Case Presentation: A 76-year-old Hispanic male with a past medical history of well-controlled hypertension, Pre-diabetes, class 3 obesity, unprovoked Deep vein thrombosis (DVT) progressing to pulmonary embolism (PE) diagnosed 6 months ago, treated with apixaban, presented to the ED with 2 weeks history of progressively worsening dyspnea, dry cough and orthopnea. Denies any chest pain, fever, rhinorrhea, chills, myalgias, nausea, vomiting, weight loss, appetite change. Transthoracic echocardiography (TTE) done 6 months ago showed preserved ejection fraction, aortic valve stenosis, and no pericardial effusion. Vitals signs on presentation were unremarkable. Chest exam was within normal limits. On cardiac exam, friction rub was noted with ejection systolic murmur, Jugular venous distension (JVD) was absent on admission. EKG with normal sinus rhythm with nonspecific ST and T wave abnormality. The initial investigation included complete cell count, comprehensive metabolic panel, coagulation panel, and cardiac troponin all of which were unremarkable. D-dimer was 1,352ng/ml and Covid-19 PCR was positive. CT pulmonary Angiogram (Fig. 1) showed small pericardial effusion and left-sided pleural effusion, no PE was seen. The patient was admitted for close monitoring. Subsequently, he developed positive JVD and tachycardia within 48 hours of admission. Repeat TEE showed moderate circumferential pericardial effusion with signs of impending tamponade including a respiratory variation of the mitral valve and the mild inward mid-diastolic motion of the free Right ventricular wall. Emergent IR-guided pericardiocentesis was performed that confirmed gross blood in pericardial effusion i.e, hemopericardium resulting in significant clinical improvement in our patient.

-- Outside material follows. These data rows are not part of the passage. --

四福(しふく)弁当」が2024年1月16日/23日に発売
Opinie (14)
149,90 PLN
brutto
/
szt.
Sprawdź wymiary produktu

Discussion: Only a few cases have been reported to date with pericardial effusions/tamponade in COVID-19. There are several hypotheses of the pathogenesis of pericardial effusion in COVID-19 patients such as the indirect effect of cytokine production, activation of ACE 2 signaling pathway, and severe hypoxia leading to myocardial stress injury. However, the presence of the direct effect of COVID-19 in pericardial effusion still seems to be unknown. One observation noted during the literature review is that significant pericardial effusion leading to tamponade occurs mostly as a late complication of Covid -19 disease which was also evident in our case. Autoimmune, infectious, and malignancy work-up was negative for our patient. Fluid analyses were significant for 40k RBC, 1.9k WBC with neutrophilic predominance, LDH of 1011, and total protein of 5.8 which favors an exudative effusion just concurrent with most of the previously published case reports. We believe that it remains a diagnosis of exclusion at this point as limited availability to run PCR tests on pericardial fluid detecting the virus.

Conclusions: In the absence of malignancy and autoimmune disease, COVID-19 is the most likely cause of this patient’s hemorrhagic pericardial effusion. Although the patient was on apixaban for the last six months, the symptoms of cardiac tamponade only started after the patient tested positive for COVID-19. With the limitation of data and guidelines on the pathogenesis and prevention of cardiac tamponade in COVID-19 as well as the detection of new variants such as Delta and Omicron, physicians may expect rare presentations of the disease.